====== SUPPLIED RECORDS

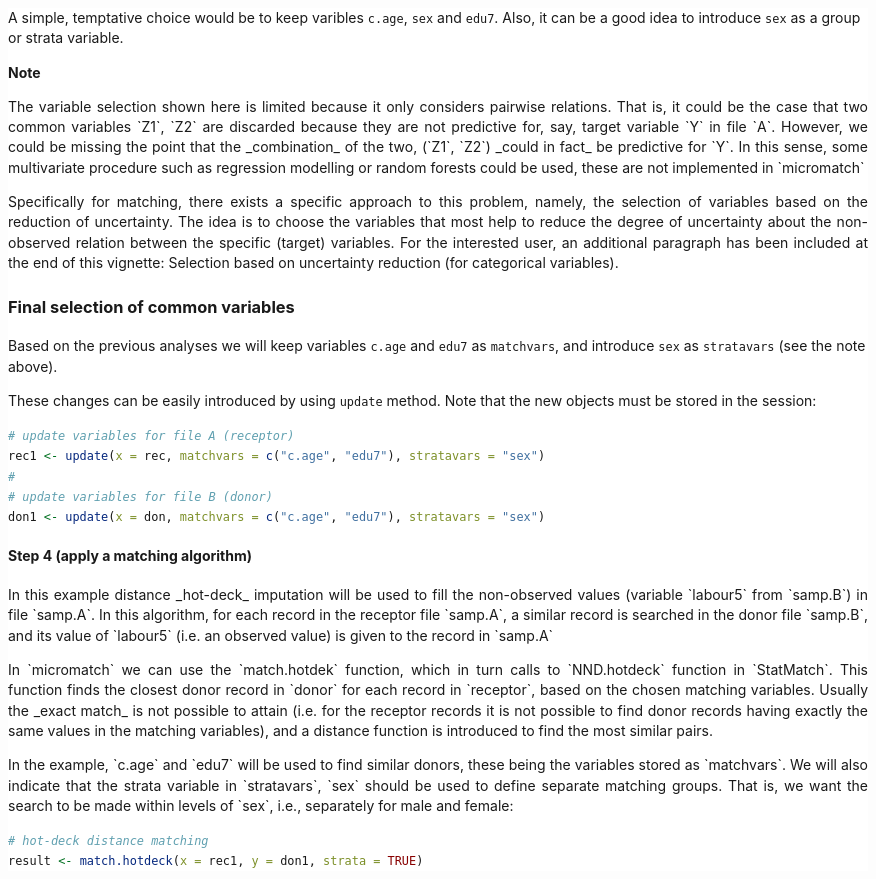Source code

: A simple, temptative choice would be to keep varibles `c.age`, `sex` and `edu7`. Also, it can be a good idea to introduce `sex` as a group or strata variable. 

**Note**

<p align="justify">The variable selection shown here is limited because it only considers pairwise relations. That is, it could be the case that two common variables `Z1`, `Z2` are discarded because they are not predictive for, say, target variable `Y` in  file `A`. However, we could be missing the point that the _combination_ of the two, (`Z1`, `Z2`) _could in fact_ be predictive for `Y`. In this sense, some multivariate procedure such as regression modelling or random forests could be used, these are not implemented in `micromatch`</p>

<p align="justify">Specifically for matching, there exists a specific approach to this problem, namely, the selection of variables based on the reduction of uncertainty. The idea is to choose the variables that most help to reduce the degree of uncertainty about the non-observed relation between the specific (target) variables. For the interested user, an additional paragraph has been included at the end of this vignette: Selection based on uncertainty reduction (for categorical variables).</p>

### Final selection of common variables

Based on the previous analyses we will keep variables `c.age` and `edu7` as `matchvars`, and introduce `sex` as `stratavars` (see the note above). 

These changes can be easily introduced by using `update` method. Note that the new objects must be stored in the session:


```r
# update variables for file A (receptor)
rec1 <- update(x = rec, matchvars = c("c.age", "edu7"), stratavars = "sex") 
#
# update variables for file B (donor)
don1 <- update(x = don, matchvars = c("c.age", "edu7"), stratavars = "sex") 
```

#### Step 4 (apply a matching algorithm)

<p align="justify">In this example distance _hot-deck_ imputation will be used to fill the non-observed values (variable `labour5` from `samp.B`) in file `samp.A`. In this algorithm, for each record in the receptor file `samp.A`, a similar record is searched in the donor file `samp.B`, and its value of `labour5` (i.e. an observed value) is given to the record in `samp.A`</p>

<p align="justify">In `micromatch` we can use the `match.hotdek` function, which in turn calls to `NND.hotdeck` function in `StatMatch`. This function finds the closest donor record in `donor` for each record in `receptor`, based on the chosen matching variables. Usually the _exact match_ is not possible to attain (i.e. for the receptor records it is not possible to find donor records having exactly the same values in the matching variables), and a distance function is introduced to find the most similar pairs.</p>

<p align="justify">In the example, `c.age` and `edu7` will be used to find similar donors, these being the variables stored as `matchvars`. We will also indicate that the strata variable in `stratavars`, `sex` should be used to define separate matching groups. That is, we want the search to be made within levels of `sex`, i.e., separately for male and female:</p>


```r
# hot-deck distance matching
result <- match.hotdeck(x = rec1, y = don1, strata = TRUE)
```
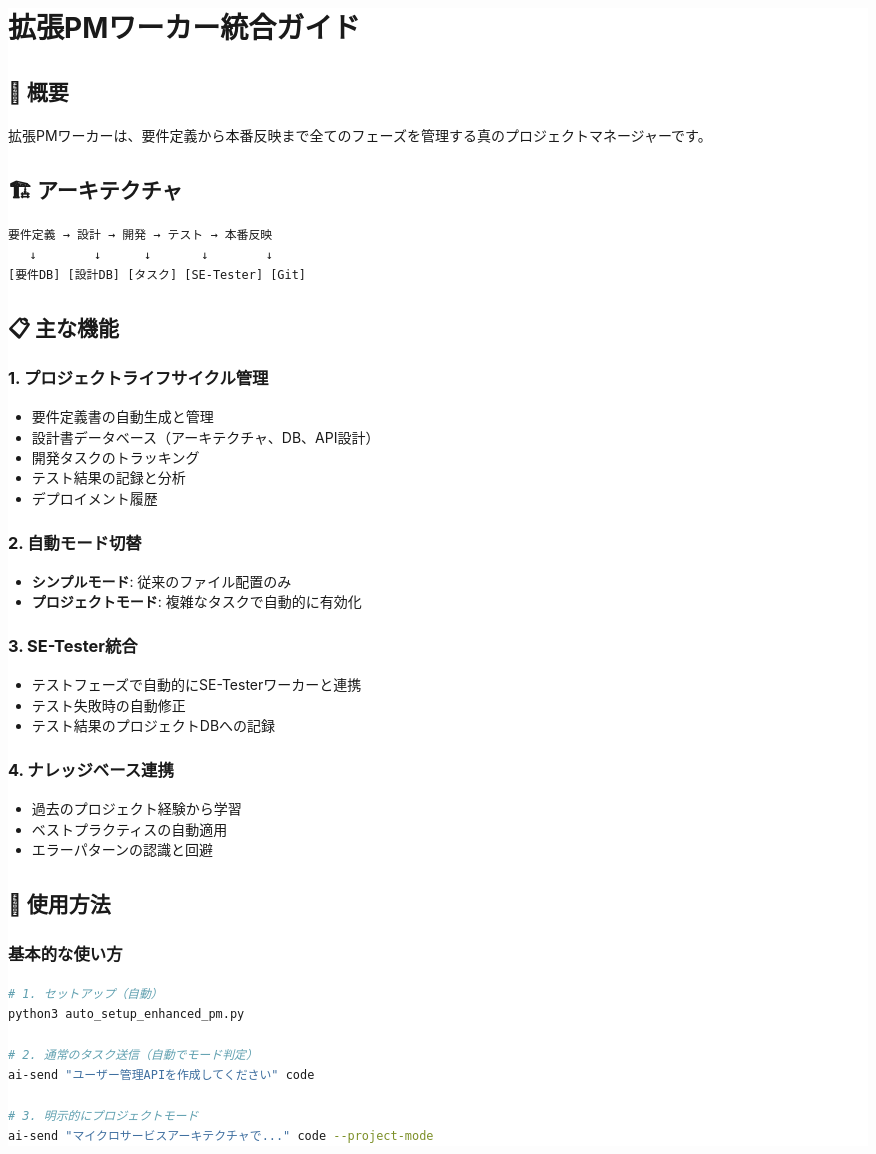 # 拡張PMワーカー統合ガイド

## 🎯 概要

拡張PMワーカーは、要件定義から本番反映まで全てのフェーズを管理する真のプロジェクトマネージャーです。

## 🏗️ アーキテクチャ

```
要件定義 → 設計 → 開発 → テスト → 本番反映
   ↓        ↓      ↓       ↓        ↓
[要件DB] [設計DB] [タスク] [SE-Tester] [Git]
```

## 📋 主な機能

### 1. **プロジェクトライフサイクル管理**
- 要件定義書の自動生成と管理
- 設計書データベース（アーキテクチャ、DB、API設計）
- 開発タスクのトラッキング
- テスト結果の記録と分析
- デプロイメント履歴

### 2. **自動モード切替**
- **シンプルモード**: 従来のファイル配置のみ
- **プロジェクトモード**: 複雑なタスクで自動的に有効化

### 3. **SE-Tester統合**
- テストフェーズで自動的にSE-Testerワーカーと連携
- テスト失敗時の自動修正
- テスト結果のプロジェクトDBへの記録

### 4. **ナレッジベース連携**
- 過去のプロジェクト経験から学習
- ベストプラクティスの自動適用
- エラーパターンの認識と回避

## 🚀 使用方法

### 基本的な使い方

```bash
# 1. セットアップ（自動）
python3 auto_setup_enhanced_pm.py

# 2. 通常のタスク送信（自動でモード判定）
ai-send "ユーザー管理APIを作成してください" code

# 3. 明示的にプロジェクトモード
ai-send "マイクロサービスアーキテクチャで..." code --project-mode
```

============

(TASK OBJECTIVE) Every line from the one containing "- 過去のプロジェクト経験から学習" through the last line of the entries above must be output exactly. Leave the rest out.

(EXERCISE RESPONSE)
- 過去のプロジェクト経験から学習
- ベストプラクティスの自動適用
- エラーパターンの認識と回避

## 🚀 使用方法

### 基本的な使い方

```bash
# 1. セットアップ（自動）
python3 auto_setup_enhanced_pm.py

# 2. 通常のタスク送信（自動でモード判定）
ai-send "ユーザー管理APIを作成してください" code

# 3. 明示的にプロジェクトモード
ai-send "マイクロサービスアーキテクチャで..." code --project-mode
```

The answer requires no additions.